12% of care homes are at risk of going insolvent in the next three years


12% of care homes (1,584 out of a total of 13,261) have at least a 30% chance of going insolvent within the next three years, according to research by Moore Stephens, the top ten accountancy firm.

Moore Stephens says that care homes in the UK have been under considerable financial strain in recent years due to rising costs and a lack of funding from local authorities despite growing demand for places at care homes.

Moore Stephens explains that the introduction of the living wage has increased the financial pressure for care homes, particularly for smaller homes.

Moore Stephens adds that government cuts to local authorities’ budgets have also had a significant impact on the sector. It’s estimated that fees paid by local authorities in England to care homes have dropped by close to a fifth since 2010, and councils now face a £1bn shortfall for social care.

Moore Stephens says that in a report in October 2016 by the Care Quality Commission (CQC), the regulator for health and social care services in England, voiced concerns over the sector citing difficulties retaining staff, financial pressure and increase in demand as particular drivers for care homes to close.

In their report the CQC highlighted that 2,444 residential care homes have closed from October 2010 to December 2015 - with the majority of those homes closing being smaller care homes (1,433).

Mike Finch, restructuring partner at Moore Stephens, said:

“It’s become increasingly difficult for care homes, particularly smaller providers, to keep up a consistently high level of care whilst breaking even or worse, remaining solvent.

“The introduction of the living wage has increased the financial pressure on care homes to even higher levels, and this is only likely to continue as the living wage keeps increasing to reach the target of £9 by 2020.

“This is creating an unsustainable situation in a lot of care homes, where more staff is needed to cater for the increase in demand but the money simply isn’t there to cover rising staff costs.

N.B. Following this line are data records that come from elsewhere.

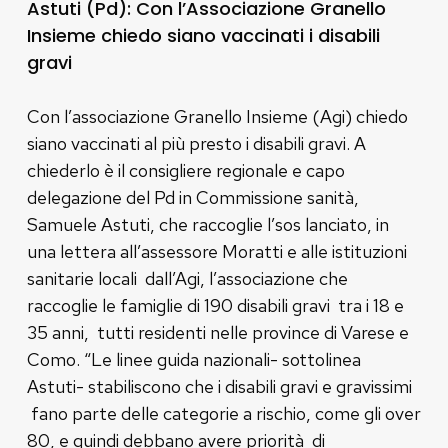
Astuti (Pd): Con l’Associazione Granello
Insieme chiedo siano vaccinati i disabili
gravi
Con l’associazione Granello Insieme (Agi) chiedo
siano vaccinati al più presto i disabili gravi. A
chiederlo è il consigliere regionale e capo
delegazione del Pd in Commissione sanità,
Samuele Astuti, che raccoglie l’sos lanciato, in
una lettera all’assessore Moratti e alle istituzioni
sanitarie locali dall’Agi, l’associazione che
raccoglie le famiglie di 190 disabili gravi tra i 18 e
35 anni, tutti residenti nelle province di Varese e
Como. “Le linee guida nazionali- sottolinea
Astuti- stabiliscono che i disabili gravi e gravissimi
fano parte delle categorie a rischio, come gli over
80, e quindi debbano avere priorità di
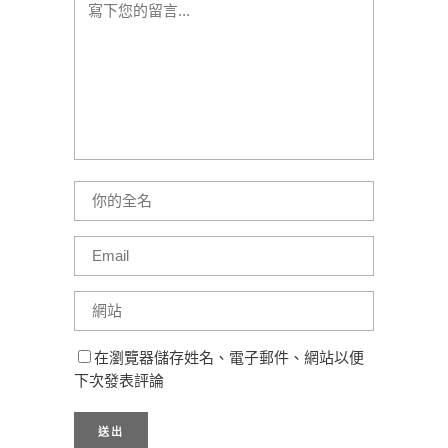
在瀏覽器儲存姓名、電子郵件、網站以便
下次發表評論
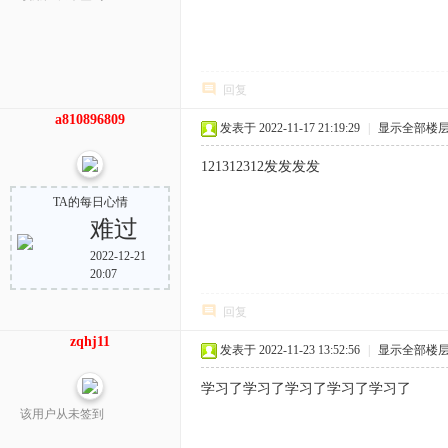
回复
a810896809
发表于 2022-11-17 21:19:29
|
显示全部楼
121312312发发发发
TA的每日心情
难过
2022-12-21
20:07
回复
zqhj11
发表于 2022-11-23 13:52:56
|
显示全部楼
学习了学习了学习了学习了学习了
该用户从未签到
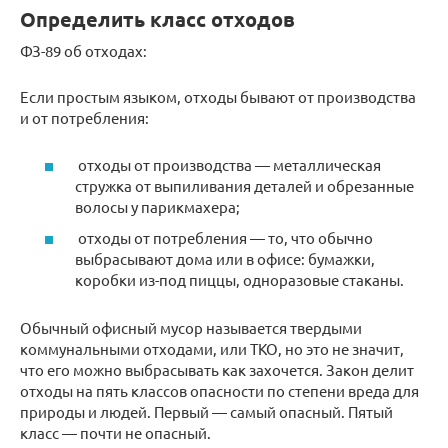
Определить класс отходов
ФЗ-89 об отходах:
Если простым языком, отходы бывают от производства
и от потребления:
отходы от производства — металлическая
стружка от выпиливания деталей и обрезанные
волосы у парикмахера;
отходы от потребления — то, что обычно
выбрасывают дома или в офисе: бумажки,
коробки из-под пиццы, одноразовые стаканы.
Обычный офисный мусор называется твердыми
коммунальными отходами, или ТКО, но это не значит,
что его можно выбрасывать как захочется. Закон делит
отходы на пять классов опасности по степени вреда для
природы и людей. Первый — самый опасный. Пятый
класс — почти не опасный.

“Cuts to local authority fees have meant that care homes have had to cope with an increasing proportion of the financial burden.

“When a care home does go insolvent it’s important that administrators move quickly in order to avoid any disruption to residents.

“The administrator’s work will typically involve restructuring the care home owner’s debt and examining the selling off of assets such as surplus property.

“It’s vital that care homes receive the funding they need to employ the right levels of staff and offer sustainable high quality care to their residents.”

Moore Stephens says that although steps are being taken to improve funding to adult social care through the government’s Better Care Fund, and the option for local authorities to raise council tax by 2%, many care home providers are concerned that this will not go far enough.